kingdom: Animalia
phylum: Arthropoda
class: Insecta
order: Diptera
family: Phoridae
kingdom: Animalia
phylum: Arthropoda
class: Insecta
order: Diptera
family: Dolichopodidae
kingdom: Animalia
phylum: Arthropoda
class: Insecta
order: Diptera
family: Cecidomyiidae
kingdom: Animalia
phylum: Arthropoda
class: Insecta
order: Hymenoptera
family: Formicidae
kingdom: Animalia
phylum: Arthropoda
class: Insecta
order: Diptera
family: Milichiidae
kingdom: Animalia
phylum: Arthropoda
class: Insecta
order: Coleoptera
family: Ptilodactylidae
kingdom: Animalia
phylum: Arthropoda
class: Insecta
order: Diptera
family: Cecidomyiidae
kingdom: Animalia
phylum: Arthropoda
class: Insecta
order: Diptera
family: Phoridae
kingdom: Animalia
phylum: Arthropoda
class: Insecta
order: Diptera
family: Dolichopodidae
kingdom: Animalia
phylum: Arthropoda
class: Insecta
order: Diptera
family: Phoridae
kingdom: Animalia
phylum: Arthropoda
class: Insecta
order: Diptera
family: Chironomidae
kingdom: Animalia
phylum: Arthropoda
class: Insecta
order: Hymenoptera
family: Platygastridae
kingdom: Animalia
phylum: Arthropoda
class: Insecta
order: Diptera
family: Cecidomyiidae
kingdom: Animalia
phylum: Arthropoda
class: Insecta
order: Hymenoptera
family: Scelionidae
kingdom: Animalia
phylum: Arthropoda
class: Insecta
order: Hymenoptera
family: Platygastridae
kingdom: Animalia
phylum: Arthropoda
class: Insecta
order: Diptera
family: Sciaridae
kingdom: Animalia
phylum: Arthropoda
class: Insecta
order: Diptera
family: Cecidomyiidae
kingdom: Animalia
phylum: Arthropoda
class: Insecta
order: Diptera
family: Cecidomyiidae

□ □ □ □ □ □ □

_Task requirements_: Recast the records as a two-column CSV with the header rank,taxon, starting at the top and stopping after the line that has "family: Ptilodactylidae". Give one row per line, put each field in quotation marks, and turn any line breaks into spaces.

_Expected answer_:
rank,taxon
"kingdom:","Animalia"
"phylum:","Arthropoda"
"class:","Insecta"
"order:","Diptera"
"family:","Phoridae"
"kingdom:","Animalia"
"phylum:","Arthropoda"
"class:","Insecta"
"order:","Diptera"
"family:","Dolichopodidae"
"kingdom:","Animalia"
"phylum:","Arthropoda"
"class:","Insecta"
"order:","Diptera"
"family:","Cecidomyiidae"
"kingdom:","Animalia"
"phylum:","Arthropoda"
"class:","Insecta"
"order:","Hymenoptera"
"family:","Formicidae"
"kingdom:","Animalia"
"phylum:","Arthropoda"
"class:","Insecta"
"order:","Diptera"
"family:","Milichiidae"
"kingdom:","Animalia"
"phylum:","Arthropoda"
"class:","Insecta"
"order:","Coleoptera"
"family:","Ptilodactylidae"